How Does Stock Market Look At Stock Time Share Chart?
1. Callback time
1) short term callback: the callback time is far less than the rise time, and the shorter the callback time, the greater the range of further rise;
3) long term callback: the callback time is much longer than the rise time, and the further rise may be small. The makers may be in the process of shipping, or the makers feel that the selling pressure is heavy and it is difficult to continue to go high, so they can resolve the selling pressure through concussion.
2. Callback intensity
1) weak callback: the callback is less than 1 / 3 of the rising band; breaking through the previous high point again can intervene;
2) moderate callback: it should be adjusted to about 1 / 2; at this time, it depends on the capacity and whether it can be fully enlarged?
3) strong callback: the range of callback is more than 1 / 2 or it falls down completely. It is difficult to set a new high again, so we should resolutely avoid it.
3. Callback capacity
1) perfect shape
When the stock price rises, the trading volume becomes a triangle
The stock price fell, and the trading volume became an inverted triangle. [people are optimistic about the future market, and the exhaustion of selling pressure at the high level weakens]

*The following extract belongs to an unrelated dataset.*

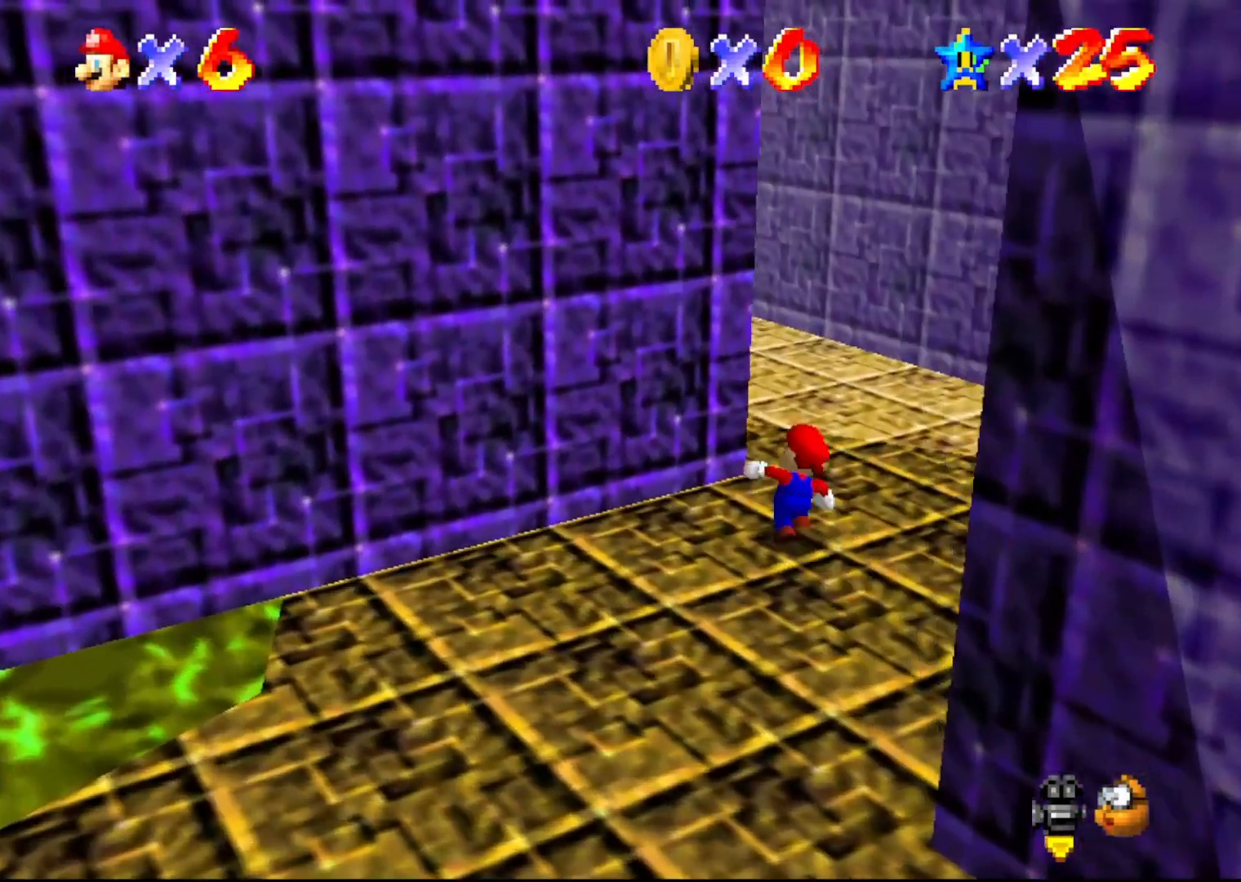
{"buttons": ["A"], "left_stick": "up-right", "events": [[233, "left_stick", "up-right"], [500, "A", "down"]]}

2) the form of unlimited rise and large volume callback should be avoided
Unlimited rise [the central line is the main control, the short-term is the completion of the dealer's shipment, the selling pressure is reduced, the main force's desire to pursue the rise is not strong, only retail investors are playing]
Large volume callback: active selling increased, selling pressure gradually strengthened, there are shipping signs.
The forms that need to be paid attention to in time sharing are: weak callback + short-term callback + quantitative coordination (★
Weak callback + medium or long-term callback + quantity and ability coordination
Moderate callback + short-term callback + quantitative coordination
Conclusion: in the time-sharing chart, the first thing is to see whether the quantity can match well [the price rises positively, the callback reverses}], and secondly, it depends on the strength and time of the callback. It is better to have a weak callback range and a shorter callback time. If it can't be met at the same time, at least one of them can be satisfied, and the other can't get worse.